The Privatisation Disaster of the German Bundesdruckerei

February 2, 2017 – In 1989, Germany was re-united, which meant a major increase in work for the German Federal Printing Office, or Bundesdruckerei. Besides its capacity to print banknotes, this high-security printing company, originally founded as the Imperial Printing Company in 1879, had at its disposal lucrative monopoly contracts with the German government in the areas of identity document printing, stamps, visa and passport printing. 

In order to compensate for the momentary increase of work due to reunification, the workforce was enlarged to 4,500 employees. After the initial workload of newly issued passports and identification documents declined, these overcapacities transformed into a heavy financial burden which the Kohl administration was keen to get rid of. For this reason, the Federal Cabinet approved to transform the state-owned company into a Gesellschaft mit beschränkter Haftung (Private Limited Company) in 1994. For the modernisation of the company, 270 million euros of government money was invested. 

Central building of the German Federal Printing Office in Berlin 2005. Photo: Johann H. Addicks / GFDL 1.2

Central building of the German Federal Printing Office in Berlin 2005. Photo: Johann H. Addicks / GFDL 1.2

It was the major goal of Finance Minister Hans Eichel to operate in the black by 2004 at the latest – a ‘difficult aim’ to achieve in respect of all the liabilities caused by the reunification. One of the tools he used to accomplish this goal was the sale of the German Federal Printing Office in 2000 for 1 billion euros to the British private equity firm Apax. The firm only paid a quarter of the purchase amount out of its own pocket. Another quarter it still owed the Federal Ministry of Finance, and the remaining 500 million euros was loaned by the Hessische Landesbank, which is an institution of public law owned, among others, by the Federal State of Hesse, the Free State of Thuringia, and the Savings Banks and Giro Association Hesse-Thuringia. 

Apax’ goal was to restructure and redevelop the slightly dusty state-owned company and to float it as an efficient company on the market.

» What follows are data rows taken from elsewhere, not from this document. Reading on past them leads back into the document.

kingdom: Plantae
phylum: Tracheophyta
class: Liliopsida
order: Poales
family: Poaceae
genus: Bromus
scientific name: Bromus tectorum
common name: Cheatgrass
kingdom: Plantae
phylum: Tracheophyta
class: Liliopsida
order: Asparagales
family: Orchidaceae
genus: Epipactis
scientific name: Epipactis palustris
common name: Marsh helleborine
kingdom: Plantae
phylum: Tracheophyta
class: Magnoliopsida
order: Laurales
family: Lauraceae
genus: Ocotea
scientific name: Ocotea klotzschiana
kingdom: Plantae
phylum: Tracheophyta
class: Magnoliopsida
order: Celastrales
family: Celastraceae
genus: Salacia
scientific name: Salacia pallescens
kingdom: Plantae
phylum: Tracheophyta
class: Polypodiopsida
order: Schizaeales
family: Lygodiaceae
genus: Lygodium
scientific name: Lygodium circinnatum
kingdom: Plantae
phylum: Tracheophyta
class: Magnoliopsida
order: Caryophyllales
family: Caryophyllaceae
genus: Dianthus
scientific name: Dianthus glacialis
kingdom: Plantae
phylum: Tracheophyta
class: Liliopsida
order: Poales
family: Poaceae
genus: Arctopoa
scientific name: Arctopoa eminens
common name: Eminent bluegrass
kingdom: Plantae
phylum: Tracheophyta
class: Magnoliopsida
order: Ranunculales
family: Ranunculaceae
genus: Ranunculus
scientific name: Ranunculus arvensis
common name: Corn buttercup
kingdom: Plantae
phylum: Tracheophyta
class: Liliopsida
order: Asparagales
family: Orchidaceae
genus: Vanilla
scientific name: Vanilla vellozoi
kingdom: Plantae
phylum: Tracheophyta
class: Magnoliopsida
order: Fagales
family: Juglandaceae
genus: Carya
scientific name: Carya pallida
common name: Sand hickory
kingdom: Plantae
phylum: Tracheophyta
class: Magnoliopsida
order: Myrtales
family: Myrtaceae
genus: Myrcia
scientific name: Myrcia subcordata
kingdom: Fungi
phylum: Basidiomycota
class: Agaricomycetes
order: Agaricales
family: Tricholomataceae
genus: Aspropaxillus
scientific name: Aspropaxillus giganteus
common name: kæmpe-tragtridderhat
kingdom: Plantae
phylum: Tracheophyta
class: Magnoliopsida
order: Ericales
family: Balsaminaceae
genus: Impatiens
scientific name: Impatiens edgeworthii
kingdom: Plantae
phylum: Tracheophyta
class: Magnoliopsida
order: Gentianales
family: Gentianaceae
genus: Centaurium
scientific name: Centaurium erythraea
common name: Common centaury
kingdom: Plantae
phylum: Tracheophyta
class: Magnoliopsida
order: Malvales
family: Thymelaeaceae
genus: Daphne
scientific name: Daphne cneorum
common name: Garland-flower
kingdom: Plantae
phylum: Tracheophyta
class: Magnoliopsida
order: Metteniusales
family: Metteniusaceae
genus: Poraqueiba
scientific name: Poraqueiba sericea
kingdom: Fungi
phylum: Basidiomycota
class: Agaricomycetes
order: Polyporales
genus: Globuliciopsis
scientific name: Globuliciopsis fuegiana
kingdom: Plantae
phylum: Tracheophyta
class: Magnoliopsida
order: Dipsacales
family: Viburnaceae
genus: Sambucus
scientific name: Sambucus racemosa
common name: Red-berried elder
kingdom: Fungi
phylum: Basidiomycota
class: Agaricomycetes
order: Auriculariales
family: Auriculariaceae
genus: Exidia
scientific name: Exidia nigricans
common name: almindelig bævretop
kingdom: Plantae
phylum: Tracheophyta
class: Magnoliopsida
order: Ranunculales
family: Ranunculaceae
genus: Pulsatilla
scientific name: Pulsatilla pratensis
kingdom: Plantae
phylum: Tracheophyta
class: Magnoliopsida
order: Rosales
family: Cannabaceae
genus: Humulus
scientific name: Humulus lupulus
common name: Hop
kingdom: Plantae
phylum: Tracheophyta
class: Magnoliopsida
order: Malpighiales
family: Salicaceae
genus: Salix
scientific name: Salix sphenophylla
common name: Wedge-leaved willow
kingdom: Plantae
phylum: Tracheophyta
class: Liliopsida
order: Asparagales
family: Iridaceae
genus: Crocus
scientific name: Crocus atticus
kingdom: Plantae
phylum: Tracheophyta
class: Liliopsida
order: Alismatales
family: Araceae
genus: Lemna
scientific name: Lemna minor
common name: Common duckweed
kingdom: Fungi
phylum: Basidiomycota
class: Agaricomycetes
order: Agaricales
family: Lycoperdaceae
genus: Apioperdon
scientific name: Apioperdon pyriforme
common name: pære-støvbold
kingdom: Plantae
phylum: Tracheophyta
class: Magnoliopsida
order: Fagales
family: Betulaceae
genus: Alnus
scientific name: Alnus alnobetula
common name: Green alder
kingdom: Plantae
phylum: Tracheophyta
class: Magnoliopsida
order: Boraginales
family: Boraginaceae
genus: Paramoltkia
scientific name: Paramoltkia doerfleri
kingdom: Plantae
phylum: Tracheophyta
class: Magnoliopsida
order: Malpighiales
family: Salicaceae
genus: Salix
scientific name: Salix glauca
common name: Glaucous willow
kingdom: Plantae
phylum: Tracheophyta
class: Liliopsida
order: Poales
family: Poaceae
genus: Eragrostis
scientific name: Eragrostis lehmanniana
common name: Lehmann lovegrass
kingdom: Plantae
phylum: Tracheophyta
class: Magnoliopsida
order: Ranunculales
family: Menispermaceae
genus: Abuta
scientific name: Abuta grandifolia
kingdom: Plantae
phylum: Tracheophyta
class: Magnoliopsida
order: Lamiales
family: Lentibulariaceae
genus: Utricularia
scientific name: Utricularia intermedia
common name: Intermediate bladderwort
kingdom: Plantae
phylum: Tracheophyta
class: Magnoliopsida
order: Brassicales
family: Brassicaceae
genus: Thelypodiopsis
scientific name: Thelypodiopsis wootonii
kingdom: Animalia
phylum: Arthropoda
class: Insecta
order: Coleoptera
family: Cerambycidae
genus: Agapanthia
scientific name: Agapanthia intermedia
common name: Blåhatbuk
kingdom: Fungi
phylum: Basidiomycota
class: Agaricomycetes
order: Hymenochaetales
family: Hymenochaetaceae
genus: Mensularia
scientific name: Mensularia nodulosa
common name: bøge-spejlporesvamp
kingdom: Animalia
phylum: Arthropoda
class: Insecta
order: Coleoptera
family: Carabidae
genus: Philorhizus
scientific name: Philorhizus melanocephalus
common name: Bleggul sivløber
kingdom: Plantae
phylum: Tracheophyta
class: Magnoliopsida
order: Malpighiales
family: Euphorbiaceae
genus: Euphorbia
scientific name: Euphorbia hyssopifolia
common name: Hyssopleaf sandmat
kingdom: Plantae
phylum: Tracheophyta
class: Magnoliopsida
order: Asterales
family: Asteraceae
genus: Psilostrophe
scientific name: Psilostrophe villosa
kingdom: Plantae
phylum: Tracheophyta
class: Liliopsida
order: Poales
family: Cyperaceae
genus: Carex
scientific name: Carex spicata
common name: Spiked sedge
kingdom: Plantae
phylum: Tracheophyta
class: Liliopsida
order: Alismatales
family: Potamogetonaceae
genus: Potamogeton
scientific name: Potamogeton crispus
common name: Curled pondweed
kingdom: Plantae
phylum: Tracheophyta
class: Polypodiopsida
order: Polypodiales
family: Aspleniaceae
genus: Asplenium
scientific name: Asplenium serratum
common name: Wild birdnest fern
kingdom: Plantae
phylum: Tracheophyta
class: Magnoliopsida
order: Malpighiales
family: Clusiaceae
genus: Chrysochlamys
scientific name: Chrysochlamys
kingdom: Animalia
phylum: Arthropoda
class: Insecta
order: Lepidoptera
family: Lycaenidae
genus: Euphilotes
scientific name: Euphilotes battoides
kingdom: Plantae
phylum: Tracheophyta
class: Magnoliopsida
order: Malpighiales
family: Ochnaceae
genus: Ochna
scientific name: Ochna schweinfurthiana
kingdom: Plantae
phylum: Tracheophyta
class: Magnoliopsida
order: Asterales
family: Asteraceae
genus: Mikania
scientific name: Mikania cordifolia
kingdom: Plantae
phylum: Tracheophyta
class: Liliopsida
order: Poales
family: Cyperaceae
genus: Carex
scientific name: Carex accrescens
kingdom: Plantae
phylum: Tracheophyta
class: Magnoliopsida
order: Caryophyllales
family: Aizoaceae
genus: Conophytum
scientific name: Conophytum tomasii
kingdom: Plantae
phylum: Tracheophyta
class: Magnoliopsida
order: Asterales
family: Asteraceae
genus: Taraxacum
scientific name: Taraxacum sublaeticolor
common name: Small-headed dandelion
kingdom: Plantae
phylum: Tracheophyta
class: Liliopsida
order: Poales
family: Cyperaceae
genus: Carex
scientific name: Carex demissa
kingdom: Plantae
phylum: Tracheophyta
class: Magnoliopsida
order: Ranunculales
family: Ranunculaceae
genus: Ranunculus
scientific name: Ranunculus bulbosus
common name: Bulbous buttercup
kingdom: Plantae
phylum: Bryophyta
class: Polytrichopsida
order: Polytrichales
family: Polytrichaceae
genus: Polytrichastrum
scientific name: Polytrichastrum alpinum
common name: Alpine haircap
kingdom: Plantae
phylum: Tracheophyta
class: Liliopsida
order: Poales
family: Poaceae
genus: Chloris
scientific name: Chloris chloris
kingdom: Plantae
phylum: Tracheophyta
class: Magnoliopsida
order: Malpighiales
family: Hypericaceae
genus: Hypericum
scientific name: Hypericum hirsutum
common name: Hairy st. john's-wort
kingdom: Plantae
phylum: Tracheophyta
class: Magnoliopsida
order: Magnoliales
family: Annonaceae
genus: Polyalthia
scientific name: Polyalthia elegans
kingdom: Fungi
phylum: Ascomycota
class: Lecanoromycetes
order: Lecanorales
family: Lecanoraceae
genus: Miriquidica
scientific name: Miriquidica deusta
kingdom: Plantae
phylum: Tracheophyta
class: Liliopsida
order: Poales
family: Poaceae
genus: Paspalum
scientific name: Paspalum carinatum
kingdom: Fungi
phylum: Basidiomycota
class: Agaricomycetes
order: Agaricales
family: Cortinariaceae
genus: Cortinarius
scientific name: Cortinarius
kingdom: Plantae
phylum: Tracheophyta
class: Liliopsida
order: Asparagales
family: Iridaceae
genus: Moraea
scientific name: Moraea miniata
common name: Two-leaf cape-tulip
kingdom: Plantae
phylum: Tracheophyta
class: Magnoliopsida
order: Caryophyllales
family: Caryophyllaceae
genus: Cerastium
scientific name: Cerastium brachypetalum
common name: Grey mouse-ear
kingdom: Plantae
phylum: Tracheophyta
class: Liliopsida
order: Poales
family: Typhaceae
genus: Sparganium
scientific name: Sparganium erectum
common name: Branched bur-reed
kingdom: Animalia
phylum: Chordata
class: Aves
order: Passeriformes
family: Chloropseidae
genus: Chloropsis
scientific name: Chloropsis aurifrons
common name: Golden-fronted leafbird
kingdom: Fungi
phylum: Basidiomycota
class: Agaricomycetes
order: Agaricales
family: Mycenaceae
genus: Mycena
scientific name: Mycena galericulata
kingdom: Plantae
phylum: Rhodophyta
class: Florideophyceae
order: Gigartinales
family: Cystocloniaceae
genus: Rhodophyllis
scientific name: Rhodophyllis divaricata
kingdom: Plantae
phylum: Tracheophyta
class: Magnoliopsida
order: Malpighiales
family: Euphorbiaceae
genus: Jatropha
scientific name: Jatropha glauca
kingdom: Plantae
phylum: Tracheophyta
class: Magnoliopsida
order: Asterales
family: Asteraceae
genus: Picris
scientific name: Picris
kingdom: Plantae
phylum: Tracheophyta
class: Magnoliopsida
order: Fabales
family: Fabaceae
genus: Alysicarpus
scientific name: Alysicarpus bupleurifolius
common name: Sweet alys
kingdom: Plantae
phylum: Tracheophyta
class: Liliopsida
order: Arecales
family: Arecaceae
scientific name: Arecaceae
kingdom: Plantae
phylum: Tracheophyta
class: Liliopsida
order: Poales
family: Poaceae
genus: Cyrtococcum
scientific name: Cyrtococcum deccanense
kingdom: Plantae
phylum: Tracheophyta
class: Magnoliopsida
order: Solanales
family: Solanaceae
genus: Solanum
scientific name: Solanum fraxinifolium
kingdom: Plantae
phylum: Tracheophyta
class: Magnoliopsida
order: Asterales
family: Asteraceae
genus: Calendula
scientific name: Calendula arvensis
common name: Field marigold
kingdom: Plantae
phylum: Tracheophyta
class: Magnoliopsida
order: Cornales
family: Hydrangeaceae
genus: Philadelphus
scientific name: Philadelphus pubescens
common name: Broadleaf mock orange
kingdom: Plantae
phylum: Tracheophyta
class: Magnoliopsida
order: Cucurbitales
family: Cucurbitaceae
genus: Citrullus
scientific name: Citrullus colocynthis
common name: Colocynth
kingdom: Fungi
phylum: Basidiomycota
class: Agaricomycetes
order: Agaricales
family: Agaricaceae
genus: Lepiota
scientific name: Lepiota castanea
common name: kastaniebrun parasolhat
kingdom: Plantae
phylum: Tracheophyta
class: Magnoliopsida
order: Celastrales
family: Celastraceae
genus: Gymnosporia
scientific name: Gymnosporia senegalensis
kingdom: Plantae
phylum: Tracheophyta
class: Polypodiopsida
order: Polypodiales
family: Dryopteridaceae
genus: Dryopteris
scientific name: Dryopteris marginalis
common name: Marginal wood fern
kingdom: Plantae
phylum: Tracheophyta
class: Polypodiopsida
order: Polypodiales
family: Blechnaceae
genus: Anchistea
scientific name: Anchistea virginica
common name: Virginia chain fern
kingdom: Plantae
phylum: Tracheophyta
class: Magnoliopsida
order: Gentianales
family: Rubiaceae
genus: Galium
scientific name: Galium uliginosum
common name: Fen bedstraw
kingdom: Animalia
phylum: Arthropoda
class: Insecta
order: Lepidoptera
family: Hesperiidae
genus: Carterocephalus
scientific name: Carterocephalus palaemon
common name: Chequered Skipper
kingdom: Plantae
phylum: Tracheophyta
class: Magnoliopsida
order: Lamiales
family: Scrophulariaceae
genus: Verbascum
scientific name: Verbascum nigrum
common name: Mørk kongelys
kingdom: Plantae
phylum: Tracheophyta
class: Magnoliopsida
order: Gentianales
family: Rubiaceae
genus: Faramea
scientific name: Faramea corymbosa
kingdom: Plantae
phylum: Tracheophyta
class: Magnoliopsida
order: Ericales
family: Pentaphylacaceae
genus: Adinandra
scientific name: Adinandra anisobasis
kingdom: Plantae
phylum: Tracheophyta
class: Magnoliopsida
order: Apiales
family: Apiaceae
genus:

The goal was a 30% profit margin per year. For this reason Apax transferred its shares and liabilities to an independent company: Authentos GmbH. To this company, the Federal Printing Office was supposed to pay between 50 and 75 million euros per year in order to satisfy interest rates and pay off debts. By doing so, the payment of any taxes was avoided, because due to this specification the Federal Printing Office was certainly not able to make any profit.

However, profits remained far behind Apax’ expectations. The exact point of Authentos’ insolvency can hardly be determined, because the Hessische Landesbank and the German Federal Ministry of Finance waived all interest and other loan payments in order to at least preserve assets. 

In 2002, a trust company bought Authentos for the symbolic purchase price of 1 euro. It was commissioned to find a buyer. However, due to 9/11, the security consciousness of the German government was heightened. It was decided that Authentos GmbH was not be sold to a foreign investor again – even though one is said to have outbid the 400 million euros offered by domestic bidder Giesecke & Devrient by more than double that amount.

Through an ultimatum, the trust company forced the government to make a final decision in 2008. The Federal Government decided to reassume possession of 100% of the Federal Printing Office. 

As to the real cost to the German taxpayers, strict silence was maintained. Government circles let it be known that there was no cost to the government, as it was possible to offset the price against the debts which Authentos GmbH owed to the state. 

This is surprising, because it can hardly be assumed that the Hessische Landesbank completely waived a reimbursement of its assets from the original purchase.